Goal of the exercise: Please reproduce the lines of the records below from the one holding "middle mcp: (853, 896)" through the one holding "middle pip: (176, 120)", inclusive, skipping all pictures.

Items from a dataset
Start of Block
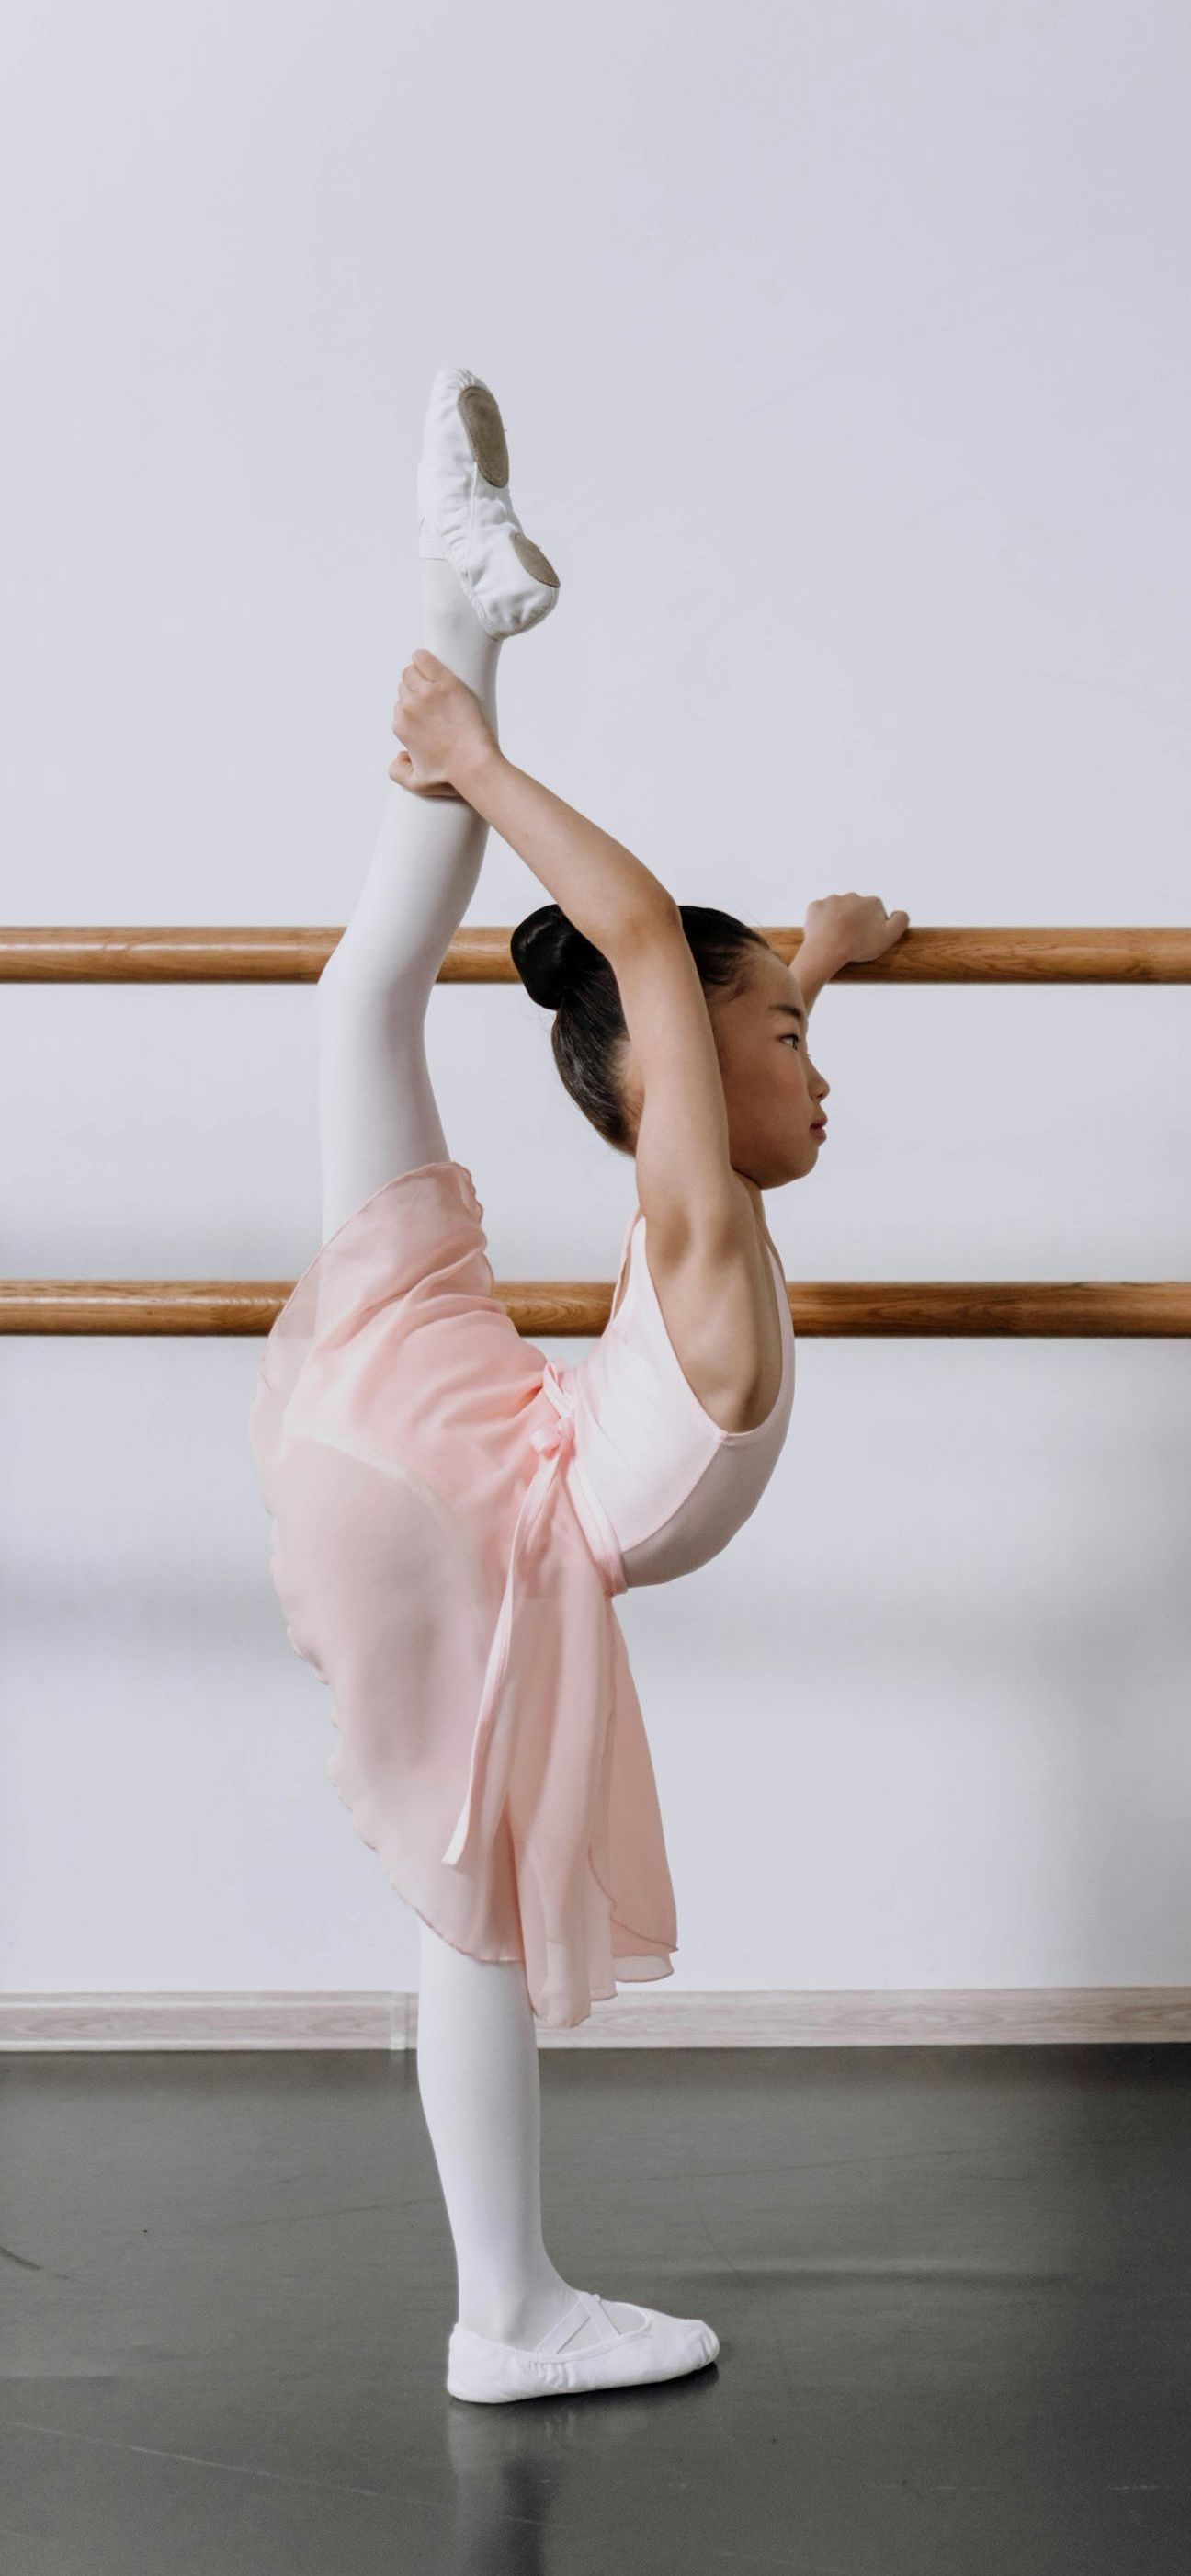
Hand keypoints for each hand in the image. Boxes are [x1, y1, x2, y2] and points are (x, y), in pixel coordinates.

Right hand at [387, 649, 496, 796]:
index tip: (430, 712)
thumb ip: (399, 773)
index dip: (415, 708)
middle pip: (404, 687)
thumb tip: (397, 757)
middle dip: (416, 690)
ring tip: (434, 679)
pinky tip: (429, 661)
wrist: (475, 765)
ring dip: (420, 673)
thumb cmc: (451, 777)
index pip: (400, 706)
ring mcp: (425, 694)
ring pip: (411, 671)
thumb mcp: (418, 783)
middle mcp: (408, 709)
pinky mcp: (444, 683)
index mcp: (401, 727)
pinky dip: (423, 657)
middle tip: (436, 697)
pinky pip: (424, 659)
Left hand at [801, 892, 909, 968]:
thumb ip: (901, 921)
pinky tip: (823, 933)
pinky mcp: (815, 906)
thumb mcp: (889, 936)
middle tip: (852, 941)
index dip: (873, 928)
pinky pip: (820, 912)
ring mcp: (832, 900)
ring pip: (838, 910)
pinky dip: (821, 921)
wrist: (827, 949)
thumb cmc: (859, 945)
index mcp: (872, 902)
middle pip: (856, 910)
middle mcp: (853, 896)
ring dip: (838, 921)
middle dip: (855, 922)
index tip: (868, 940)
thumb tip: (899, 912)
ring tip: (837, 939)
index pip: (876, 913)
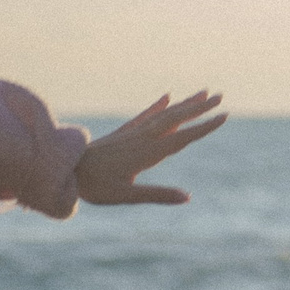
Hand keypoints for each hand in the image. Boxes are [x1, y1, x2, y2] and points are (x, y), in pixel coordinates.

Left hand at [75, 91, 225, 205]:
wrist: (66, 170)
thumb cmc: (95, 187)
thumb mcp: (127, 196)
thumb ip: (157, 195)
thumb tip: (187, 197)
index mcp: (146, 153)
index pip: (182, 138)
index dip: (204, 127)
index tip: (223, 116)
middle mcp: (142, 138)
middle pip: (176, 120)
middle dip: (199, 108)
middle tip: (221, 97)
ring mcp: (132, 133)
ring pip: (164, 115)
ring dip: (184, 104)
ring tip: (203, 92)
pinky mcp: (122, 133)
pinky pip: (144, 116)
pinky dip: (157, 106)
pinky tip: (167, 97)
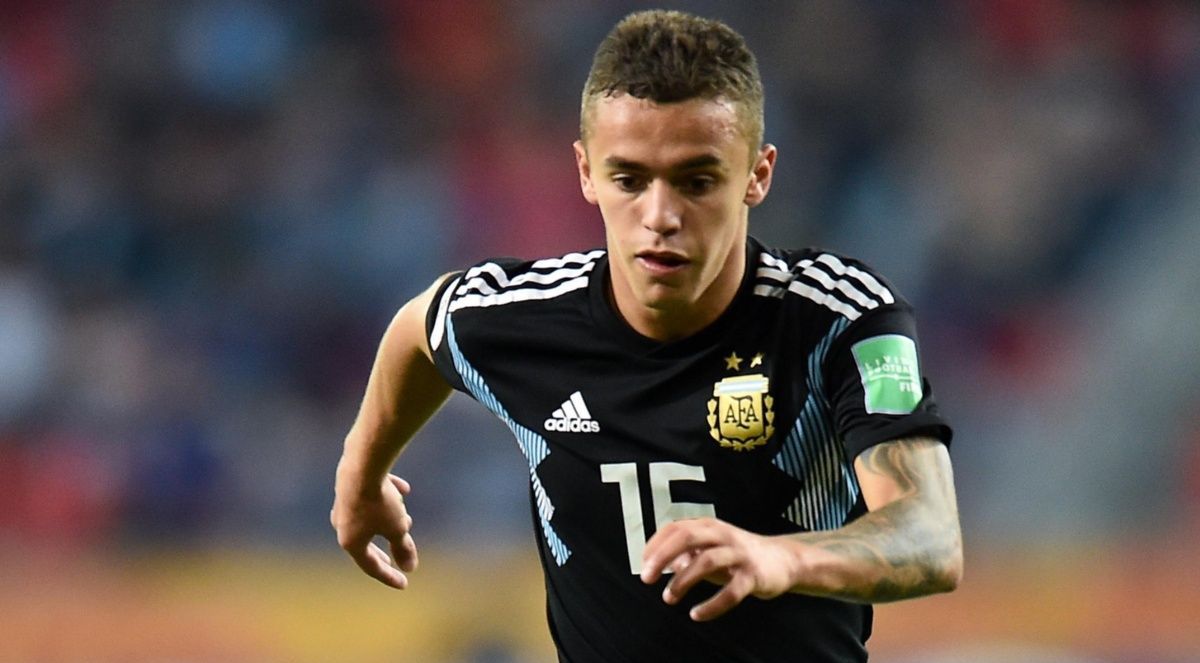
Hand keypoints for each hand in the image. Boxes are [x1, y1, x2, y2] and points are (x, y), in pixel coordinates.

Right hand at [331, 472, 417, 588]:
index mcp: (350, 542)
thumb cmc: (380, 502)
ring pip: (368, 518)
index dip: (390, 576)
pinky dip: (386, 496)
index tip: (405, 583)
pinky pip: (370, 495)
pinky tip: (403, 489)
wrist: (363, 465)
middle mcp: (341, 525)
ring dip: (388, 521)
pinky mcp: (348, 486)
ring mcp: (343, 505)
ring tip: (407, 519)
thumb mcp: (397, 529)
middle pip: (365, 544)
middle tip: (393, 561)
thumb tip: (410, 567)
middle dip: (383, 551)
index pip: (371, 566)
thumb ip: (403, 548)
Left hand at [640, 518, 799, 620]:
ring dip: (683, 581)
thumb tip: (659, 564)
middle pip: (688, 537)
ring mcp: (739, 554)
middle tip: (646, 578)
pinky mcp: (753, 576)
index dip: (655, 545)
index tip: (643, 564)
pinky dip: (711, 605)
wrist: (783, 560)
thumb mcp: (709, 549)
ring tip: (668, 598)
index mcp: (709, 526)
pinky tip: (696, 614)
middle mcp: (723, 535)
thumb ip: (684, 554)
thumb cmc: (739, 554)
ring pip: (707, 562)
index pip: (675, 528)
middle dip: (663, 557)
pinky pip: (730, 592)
End of Block
Start of Block
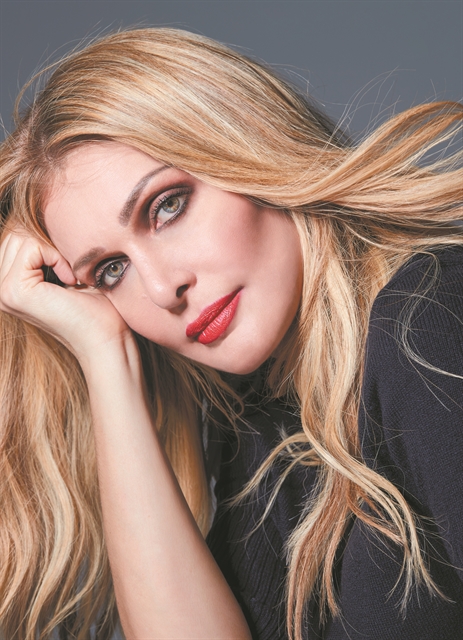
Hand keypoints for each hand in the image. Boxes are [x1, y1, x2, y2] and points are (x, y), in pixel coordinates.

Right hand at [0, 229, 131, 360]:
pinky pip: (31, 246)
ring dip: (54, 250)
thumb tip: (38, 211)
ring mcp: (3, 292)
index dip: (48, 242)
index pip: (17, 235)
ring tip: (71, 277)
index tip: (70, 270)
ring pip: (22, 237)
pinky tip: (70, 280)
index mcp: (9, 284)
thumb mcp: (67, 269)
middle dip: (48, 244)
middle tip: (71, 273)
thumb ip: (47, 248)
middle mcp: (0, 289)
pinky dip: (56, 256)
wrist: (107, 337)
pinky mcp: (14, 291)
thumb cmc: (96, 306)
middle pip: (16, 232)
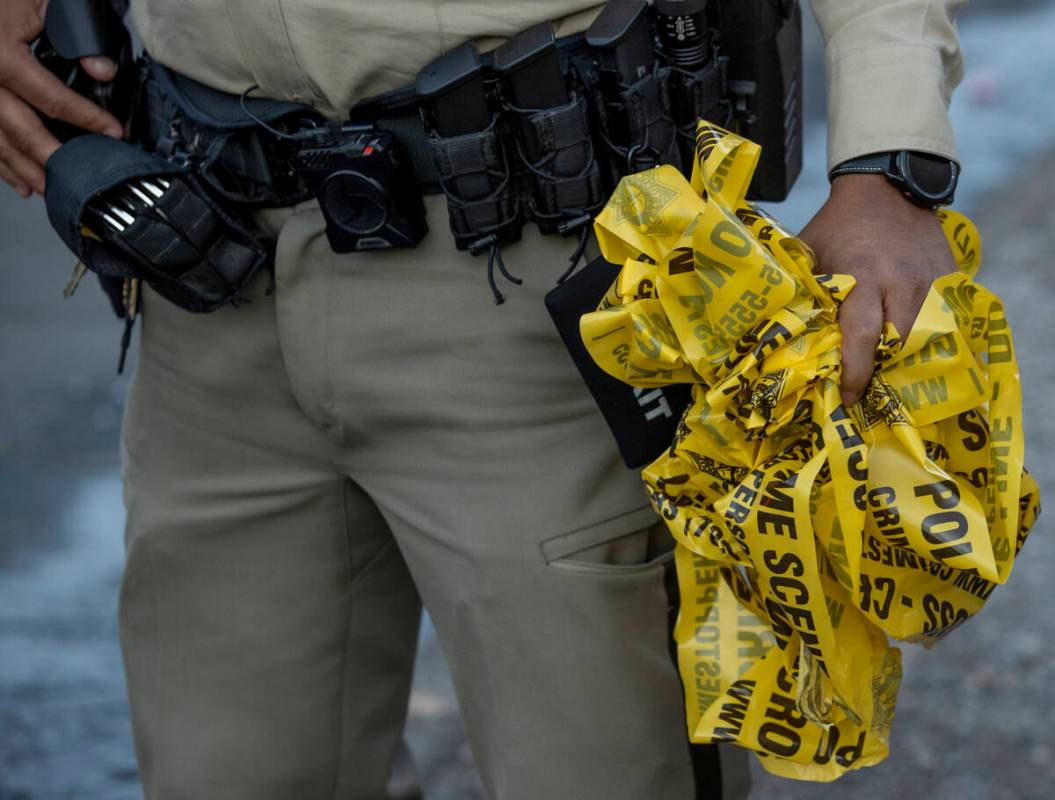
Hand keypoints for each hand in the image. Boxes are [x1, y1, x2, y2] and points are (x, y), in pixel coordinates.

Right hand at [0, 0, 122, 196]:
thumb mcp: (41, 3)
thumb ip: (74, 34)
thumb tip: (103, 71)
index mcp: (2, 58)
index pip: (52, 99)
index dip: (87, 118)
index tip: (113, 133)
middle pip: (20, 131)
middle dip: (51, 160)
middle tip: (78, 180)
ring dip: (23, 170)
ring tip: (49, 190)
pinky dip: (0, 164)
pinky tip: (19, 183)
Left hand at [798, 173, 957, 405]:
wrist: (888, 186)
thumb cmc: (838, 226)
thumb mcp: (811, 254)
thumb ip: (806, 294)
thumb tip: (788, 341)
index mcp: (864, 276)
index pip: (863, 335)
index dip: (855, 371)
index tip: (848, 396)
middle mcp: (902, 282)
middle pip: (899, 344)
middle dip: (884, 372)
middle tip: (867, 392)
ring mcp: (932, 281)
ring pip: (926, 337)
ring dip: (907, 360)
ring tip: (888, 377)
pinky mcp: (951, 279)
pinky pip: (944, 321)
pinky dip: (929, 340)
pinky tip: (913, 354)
End of Block
Written answer:
middle mcp: (853, 896)
ring dip: (838, 921)
middle dip: (855, 922)
index tip: (868, 940)
thumb tip: (899, 912)
ring tip: (837, 939)
index pip: (876, 913)
Hand keypoints for each hand in the image. Boxes are [x1, y1, x2, y2] and points are (x, y), in pixel coordinates.

Left hand at [75, 91, 225, 205]:
wrist: (66, 170)
thumb cmc: (95, 187)
thumb mcp: (127, 196)
thumb ip: (157, 195)
thumb tip: (187, 197)
index mcp: (146, 153)
index pip: (182, 138)
index dip: (204, 127)
index tip: (223, 116)
middle mcp: (142, 138)
middle pip: (176, 120)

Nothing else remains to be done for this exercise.